Desde Aristóteles se sabe que la política es para unir porque las sociedades tienen muchas razones para no estarlo. Esto no implica consenso permanente, pero sí la necesidad de encontrar unos mínimos que hagan posible las diferencias y la vida en comunidad. Es un tema que nunca se resuelve de manera definitiva, pero en la modernidad es en el marco de la democracia y del Estado – el mito del contrato social – donde estas diferencias se pueden zanjar sin violencia.
En el siglo XIX, luego de la Independencia, Colombia fue un escenario de guerras civiles y cada nueva Constitución fue una carta de batalla sobre la facción derrotada, en la afortunada expresión de Hernando Valencia Villa. La Constitución de 1886, impuesta por una facción política reaccionaria, llevó a la Guerra de los Mil Días, y algo de concordia se logró a partir del gobierno de Carlos E. Restrepo, un moderado que gobernó en clave de nación, y que dio al país un horizonte de paz que se vio truncado en el período de la Violencia de mitad de siglo, una polarización partidista que derivó en guerra civil no declarada. El Frente Nacional, un acuerdo entre partidos trajo paz política, pero generó las condiciones para la exclusión de otros actores que decidieron enfrentar al Estado por medio de las armas. Ese relato aún nos sigue acompañando a pesar de los diferentes procesos de paz que se han realizado.
A finales de la década de los 80 del siglo pasado, Colombia asediada por el narcoterrorismo optó por fortalecer la institucionalidad y ampliar la democracia mediante la aprobación de la Constitución de 1991, el esfuerzo más significativo para encontrar un espacio común donde resolver las diferencias.
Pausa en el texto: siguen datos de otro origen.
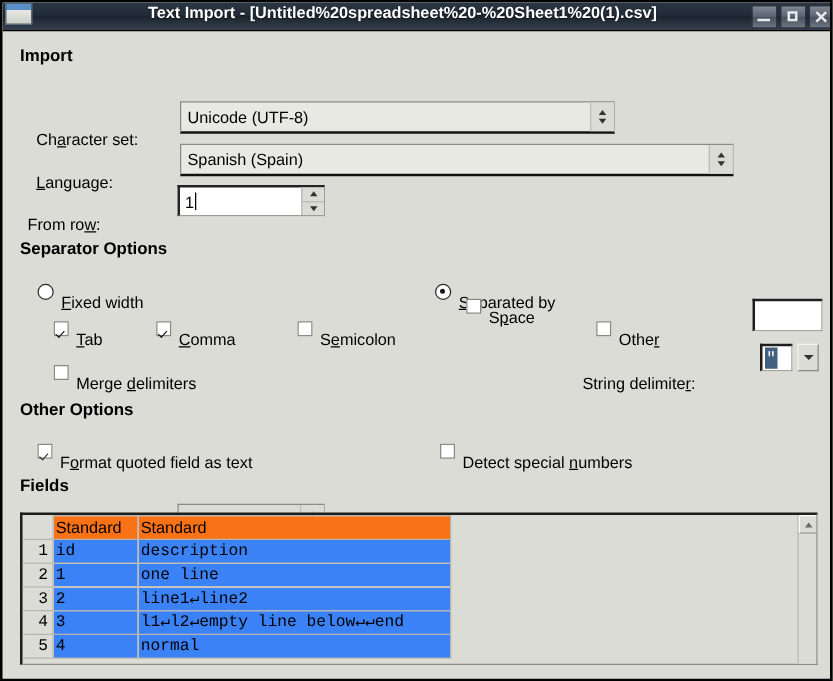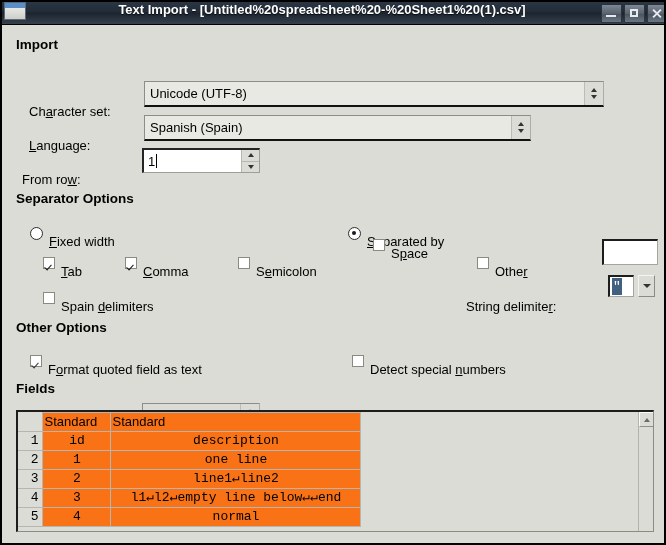"Unicode (UTF-8)" div.combo { width: 460px -> 348px }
Pero la clase política se negó a profundizar el espacio de la Constitución, labor que le ha correspondido a la Corte Constitucional, lo que refleja un déficit democrático en el arreglo político – institucional que se corrige con activismo judicial, un escenario riesgoso para derivas autoritarias.
La prosperidad no ha avanzado para todos a la misma velocidad e intensidad, a pesar de los avances en la provisión de bienes públicos, y ese malestar se expresó de manera especialmente disruptiva en el marco de las protestas sociales, con una pandemia de trasfondo que evidenció que no todos estamos protegidos de igual manera ante los riesgos sociales.
Gane quien gane la presidencia tendrá que enfrentarse a una sociedad divida, a un sistema político fragmentado y a unas instituciones en declive de credibilidad.
La ausencia de un proyecto colectivo sobre unos mínimos que nos permita resolver las diferencias es la tarea pendiente que tenemos como sociedad, y eso trasciende al mismo debate electoral en el que naturalmente, se ahondan las diferencias.
En las elecciones para Congreso de la República y Presidencia nos jugamos más de lo que pensamos.